Life has certainly changed for everyone over the last few weeks, as we deal with all the changes to our routine and way of life, due to the coronavirus pandemic.
For some people, however, any changes present additional problems. For autistic people and their loved ones, additional anxiety and changes to routine can be extremely difficult. We know uncertainty is often particularly unsettling, and there has been lots of uncertainty recently.
This week is World Autism Awareness week and I’m reflecting on how it will be a particularly anxious time for autistic children and adults, and those that love and live with them
One parent told me this week: “Our biggest challenge is managing all the changes. Our 10-year-old is very unsettled and finding this so hard to not have the structure of a regular school day.” I know there will be many others who are struggling with the situation, whilst also dealing with the fear of becoming ill from the virus.
Here at The Retreat we are encouraging all our existing clients to continue their appointments via video link and we also want to reach out to others to consider linking up with us to provide support.
Using technology to support autistic people and their family seems to be going really well. Once people get used to it, I think a lot of them actually find it easier. They tell us they really like to speak from the comfort of their own home and it feels more relaxing. It’s just about getting used to a different way of communicating.
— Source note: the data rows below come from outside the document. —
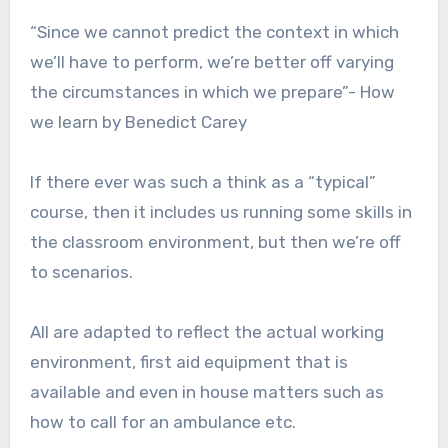
“Since we cannot predict the context in which
we’ll have to perform, we’re better off varying
the circumstances in which we prepare”- How
we learn by Benedict Carey
If there ever was such a think as a “typical”
course, then it includes us running some skills in
the classroom environment, but then we’re off
to scenarios.
All are adapted to reflect the actual working
environment, first aid equipment that is
available and even in house matters such as
how to call for an ambulance etc.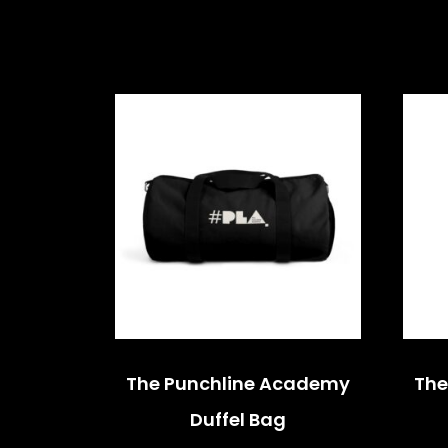
The Punchline Academy
The
Duffel Bag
It’s also quite useful to be able to talk to other members of the family who are not in the same room, or even the same house, about what they can do to help their child or loved one. This is something we do as part of the Autism assessment and we can continue to do this via video link.
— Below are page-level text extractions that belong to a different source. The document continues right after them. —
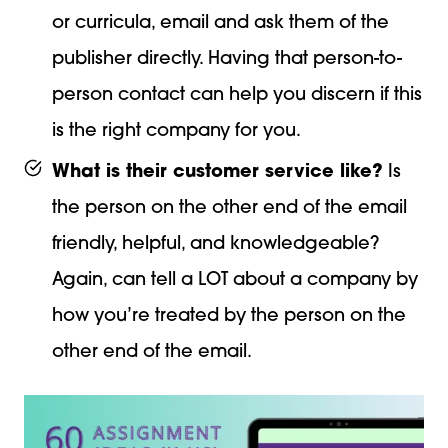
or curricula, email and ask them of the
publisher directly. Having that person-to-
person contact can help you discern if this
is the right company for you.
What is their customer service like?
Is
the person on the other end of the email
friendly, helpful, and knowledgeable?
Again, can tell a LOT about a company by
how you’re treated by the person on the
other end of the email.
I’ve been carrying out video consultations for some time now here at The Retreat, as many of the people who ask for support live quite a distance away or need to be flexible with work.
Of course everyone’s situation is very different, but during these uncertain times I think it’s particularly important to use all the tools we have in our tool box to support each other.
Using technology to carry out consultations may seem strange at first, but if it can help people and give comfort to those who are looking for a diagnosis, I would definitely recommend people give it a try.